Image and design file data
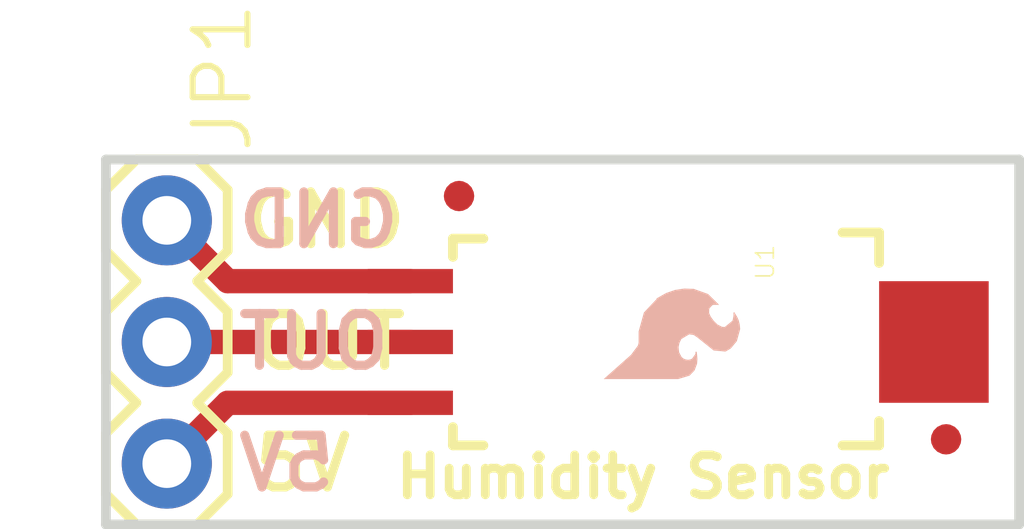
<source format=kicad_pcb>
(kicad_pcb (version 20211014) (generator pcbnew)

  (general
    (thickness 1.6)
  )

  (paper "A4")
  (layers
    (0 "F.Cu" signal)
    (31 "B.Cu" signal)
    (32 "B.Adhes" user "B.Adhesive")
    (33 "F.Adhes" user "F.Adhesive")
    (34 "B.Paste" user)
    (35 "F.Paste" user)
    (36 "B.SilkS" user "B.Silkscreen")
    (37 "F.SilkS" user "F.Silkscreen")
    (38 "B.Mask" user)
    (39 "F.Mask" user)
    (40 "Dwgs.User" user "User.Drawings")
    (41 "Cmts.User" user "User.Comments")
    (42 "Eco1.User" user "User.Eco1")
    (43 "Eco2.User" user "User.Eco2")
    (44 "Edge.Cuts" user)
    (45 "Margin" user)
    (46 "B.CrtYd" user "B.Courtyard")
    (47 "F.CrtYd" user "F.Courtyard")
    (48 "B.Fab" user)
    (49 "F.Fab" user)
    (50 "User.1" user)
    (51 "User.2" user)
    (52 "User.3" user)
    (53 "User.4" user)
    (54 "User.5" user)
    (55 "User.6" user)
    (56 "User.7" user)
    (57 "User.8" user)
    (58 "User.9" user)
  )

  (setup
    (pad_to_mask_clearance 0)
    (pcbplotparams
      (layerselection 0x00010fc_ffffffff)
      (disableapertmacros false)
      (usegerberextensions false)
      (usegerberattributes true)
      (usegerberadvancedattributes true)
      (creategerberjobfile true)
      (svguseinch false)
      (svgprecision 6)
      (excludeedgelayer true)
      (plotframeref false)
      (viasonmask false)
      (mode 1)
      (useauxorigin false)
      (hpglpennumber 1)
      (hpglpenspeed 20)
      (hpglpendiameter 15.000000)
      (dxfpolygonmode true)
      (dxfimperialunits true)
      (dxfusepcbnewfont true)
      (psnegative false)
      (psa4output false)
      (plotreference true)
      (plotvalue true)
      (plotinvisibletext false)
      (sketchpadsonfab false)
      (subtractmaskfromsilk false)
      (outputformat 1)
      (mirror false)
      (drillshape 1)
      (scaleselection 1)
      (outputdirectory "")
    )
  )

  (net 0 "")
  (net 1 "OUT")
  (net 2 "GND")
  (net 3 "VCC")

  (footprint "boardEagle:1X03" (layer "F.Cu") (at 140.2461 102.4636 -90))

  (footprint "boardEagle:HIH-4030" (layer "F.Cu") (at 150.4061 105.0036 -90))

  (footprint "boardEagle:MICRO-FIDUCIAL" (layer "F.Cu") (at 146.3421 101.9556))

  (footprint "boardEagle:MICRO-FIDUCIAL" (layer "F.Cu") (at 156.5021 107.0356))

  (footprint "boardEagle:SFE-LOGO-FLAME" (layer "B.Cu") (at 149.3901 105.7656 90))

  (gr_line (start 158.0261 108.8136) (end 158.0261 101.1936) (layer "Edge.Cuts") (width 0.2032) (tstamp 1791bc1c-c747-4588-a0e9-39cd3dfae319))
  (gr_line (start 138.9761 108.8136) (end 158.0261 108.8136) (layer "Edge.Cuts") (width 0.2032) (tstamp 5ae6ce89-8380-4efc-82a7-783572d7e409))
  (gr_line (start 138.9761 101.1936) (end 138.9761 108.8136) (layer "Edge.Cuts") (width 0.2032) (tstamp 778d28b5-cdb6-4166-8e22-b1ab3999412e))
  (gr_line (start 158.0261 101.1936) (end 138.9761 101.1936) (layer "Edge.Cuts") (width 0.2032) (tstamp cabb93a5-4967-46b5-aee2-fc302dcaa921))
  (gr_text "GND" (at 141.6431 101.8286) (layer "B.SilkS") (tstamp 7639ef23-c902-413a-b95a-598584ccfd45)
    (effects (font (size 1.0795 1.0795) (thickness 0.1905)) (justify right top mirror))
  )
  (gr_text "OUT" (at 141.6431 104.3686) (layer "B.SilkS") (tstamp 94e53868-fbe2-45b4-a42c-96bdacce6cc1)
    (effects (font (size 1.0795 1.0795) (thickness 0.1905)) (justify right top mirror))
  )
  (gr_text "5V" (at 141.6431 106.9086) (layer "B.SilkS") (tstamp cab0bc71-5bc2-4110-bfd8-3c987c28d6e7)
    (effects (font (size 1.0795 1.0795) (thickness 0.1905)) (justify right top mirror))
  )
  (gr_text "Humidity Sensor" (at 144.9451 108.3056) (layer "F.SilkS") (tstamp 7cff1418-1828-44f0-89a0-7ae87fdbb509)
    (effects (font (size 0.83312 0.83312) (thickness 0.18288)) (justify left bottom))
  )
  (gr_text "OUT" (at 145.3261 104.3686) (layer "F.SilkS") (tstamp 85dc5257-6da0-42b4-badc-5ef21d74e845)
    (effects (font (size 1.0795 1.0795) (thickness 0.1905)) (justify right top))
  )
  (gr_text "GND" (at 145.3261 101.8286) (layer "F.SilkS") (tstamp 8c40fc5c-c64a-430b-b01b-310aa0997a41)
    (effects (font (size 1.0795 1.0795) (thickness 0.1905)) (justify right top))
  )
  (gr_text "5V" (at 144.1831 106.9086) (layer "F.SilkS") (tstamp 93aa21dd-f8bb-4e63-be72-f8acf0fc22b3)
    (effects (font (size 1.0795 1.0795) (thickness 0.1905)) (justify right top))
  )

  (segment (start 145.3261 105.0036) (end 144.0561 105.0036) (width 0.254) (layer "F.Cu") (net 1) (tstamp c4e86208-8e07-470f-99f9-5a93a105eefc))
  (segment (start 140.2461 105.0036) (end 145.3261 105.0036) (width 0.508) (layer "F.Cu") (net 1) (tstamp dd5ca09d-414e-4d07-990d-51a1dc384d36))
  (segment (start 141.5161 103.7336) (end 145.3261 103.7336) (width 0.508) (layer "F.Cu") (net 2) (tstamp 1f3fc9b5-10a4-4a97-bff4-d13cac4dfb0b))
  (segment (start 140.2461 102.4636) (end 141.5161 103.7336) (width 0.508) (layer "F.Cu") (net 2) (tstamp d6c0362c-20fe-46de-9584-43dfbddb74ce))
  (segment (start 140.2461 107.5436) (end 141.5161 106.2736) (width 0.508) (layer "F.Cu") (net 3) (tstamp 3da68c08-1981-4516-bf71-7891d0490420))
  (segment (start 141.5161 106.2736) (end 145.3261 106.2736) (width 0.508) (layer "F.Cu") (net 3) (tstamp 7272137c-7353-4732-b84f-41cddf957e18))

)

</source>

Task to carry out = In the copy, every entry must appear exactly as written, and no picture may appear.

Response to the task =
<source format=kicad_pcb>
(kicad_pcb (version 20211014) (generator pcbnew)

  (general
    (thickness 1.6)
  )

  (paper "A4")
  (layers
    (0 "F.Cu" signal)
    (31 "B.Cu" signal)
    (32 "B.Adhes" user "B.Adhesive")
    (33 "F.Adhes" user "F.Adhesive")
    (34 "B.Paste" user)
    (35 "F.Paste" user)
    (36 "B.SilkS" user "B.Silkscreen")
    (37 "F.SilkS" user "F.Silkscreen")
    (38 "B.Mask" user)
    (39 "F.Mask" user)
    (40 "Dwgs.User" user "User.Drawings")
    (41 "Cmts.User" user "User.Comments")
    (42 "Eco1.User" user "User.Eco1")
    (43 "Eco2.User" user "User.Eco2")
    (44 "Edge.Cuts" user)
    (45 "Margin" user)
    (46 "B.CrtYd" user "B.Courtyard")
    (47 "F.CrtYd" user "F.Courtyard")
    (48 "B.Fab" user)
    (49 "F.Fab" user)
    (50 "User.1" user)
    (51 "User.2" user)
    (52 "User.3" user)
    (53 "User.4" user)
    (54 "User.5" user)
    (55 "User.6" user)
    (56 "User.7" user)
    (57 "User.8" user)
    (58 "User.9" user)
  )

  (setup
    (pad_to_mask_clearance 0)
    (pcbplotparams
      (layerselection 0x00010fc_ffffffff)
      (disableapertmacros false)
      (usegerberextensions false)
      (usegerberattributes true)
      (usegerberadvancedattributes true)
      (creategerberjobfile true)
      (svguseinch false)
      (svgprecision 6)
      (excludeedgelayer true)
      (plotframeref false)
      (viasonmask false)
      (mode 1)
      (useauxorigin false)
      (hpglpennumber 1)
      (hpglpenspeed 20)
      (hpglpendiameter 15.000000)
      (dxfpolygonmode true)
      (dxfimperialunits true)
      (dxfusepcbnewfont true)
      (psnegative false)
      (psa4output false)
      (plotreference true)
      (plotvalue true)
      (plotinvisibletext false)
      (sketchpadsonfab false)
      (subtractmaskfromsilk false)
      (outputformat 1)
      (mirror false)
      (drillshape 1)
      (scaleselection 1)
      (outputdirectory "")
    )
  )

  (net 0 "")
  (net 1 "OUT")
  (net 2 "GND")
  (net 3 "VCC")

  (footprint "boardEagle:1X03" (layer "F.Cu") (at 140.2461 102.4636 -90))

  (footprint "boardEagle:HIH-4030" (layer "F.Cu") (at 150.4061 105.0036 -90))

  (footprint "boardEagle:MICRO-FIDUCIAL" (layer "F.Cu") (at 146.3421 101.9556))

  (footprint "boardEagle:MICRO-FIDUCIAL" (layer "F.Cu") (at 156.5021 107.0356))

  (footprint "boardEagle:SFE-LOGO-FLAME" (layer "B.Cu") (at 149.3901 105.7656 90))

  (gr_line (start 158.0261 108.8136) (end 158.0261 101.1936) (layer "Edge.Cuts") (width 0.2032) (tstamp 1791bc1c-c747-4588-a0e9-39cd3dfae319))
  (gr_line (start 138.9761 108.8136) (end 158.0261 108.8136) (layer "Edge.Cuts") (width 0.2032) (tstamp 5ae6ce89-8380-4efc-82a7-783572d7e409))
  (gr_line (start 138.9761 101.1936) (end 138.9761 108.8136) (layer "Edge.Cuts") (width 0.2032) (tstamp 778d28b5-cdb6-4166-8e22-b1ab3999412e))
  (gr_line (start 158.0261 101.1936) (end 138.9761 101.1936) (layer "Edge.Cuts") (width 0.2032) (tstamp cabb93a5-4967-46b5-aee2-fc302dcaa921))
  (gr_text "GND" (at 141.6431 101.8286) (layer "B.SilkS") (tstamp 7639ef23-c902-413a-b95a-598584ccfd45)
    (effects (font (size 1.0795 1.0795) (thickness 0.1905)) (justify right top mirror))
  )
  (gr_text "OUT" (at 141.6431 104.3686) (layer "B.SilkS") (tstamp 94e53868-fbe2-45b4-a42c-96bdacce6cc1)
    (effects (font (size 1.0795 1.0795) (thickness 0.1905)) (justify right top mirror))
  )
  (gr_text "5V" (at 141.6431 106.9086) (layer "B.SilkS") (tstamp cab0bc71-5bc2-4110-bfd8-3c987c28d6e7)
    (effects (font (size 1.0795 1.0795) (thickness 0.1905)) (justify right top mirror))
  )
  (gr_text "Humidity Sensor" (at 144.9451 108.3056) (layer "F.SilkS") (tstamp 7cff1418-1828-44f0-89a0-7ae87fdbb509)
    (effects (font (size 0.83312 0.83312) (thickness 0.18288)) (justify left bottom))
  )
  (gr_text "OUT" (at 145.3261 104.3686) (layer "F.SilkS") (tstamp 85dc5257-6da0-42b4-badc-5ef21d74e845)
    (effects (font (size 1.0795 1.0795) (thickness 0.1905)) (justify right top))
  )
  (gr_text "GND" (at 145.3261 101.8286) (layer "F.SilkS") (tstamp 8c40fc5c-c64a-430b-b01b-310aa0997a41)
    (effects (font (size 1.0795 1.0795) (thickness 0.1905)) (justify right top))
  )
  (gr_text "5V" (at 144.1831 106.9086) (layer "F.SilkS") (tstamp 93aa21dd-f8bb-4e63-be72-f8acf0fc22b3)
    (effects (font (size 1.0795 1.0795) (thickness 0.1905)) (justify right top))
  )

  (segment (start 145.3261 105.0036) (end 144.0561 105.0036) (width 0.254) (layer "F.Cu") (net 1) (tstamp c4e86208-8e07-470f-99f9-5a93a105eefc))
  (segment (start 140.2461 105.0036) (end 145.3261 105.0036) (width 0.508) (layer "F.Cu") (net 1) (tstamp dd5ca09d-414e-4d07-990d-51a1dc384d36))
  (segment (start 141.5161 103.7336) (end 145.3261 103.7336) (width 0.508) (layer "F.Cu") (net 2) (tstamp 1f3fc9b5-10a4-4a97-bff4-d13cac4dfb0b))
  (segment (start 140.2461 102.4636) (end 141.5161 103.7336) (width 0.508) (layer "F.Cu") (net 2) (tstamp d6c0362c-20fe-46de-9584-43dfbddb74ce))
  (segment (start 140.2461 107.5436) (end 141.5161 106.2736) (width 0.508) (layer "F.Cu") (net 3) (tstamp 3da68c08-1981-4516-bf71-7891d0490420))
  (segment (start 141.5161 106.2736) (end 145.3261 106.2736) (width 0.508) (layer "F.Cu") (net 3) (tstamp 7272137c-7353-4732-b84f-41cddf957e18))

)

</source>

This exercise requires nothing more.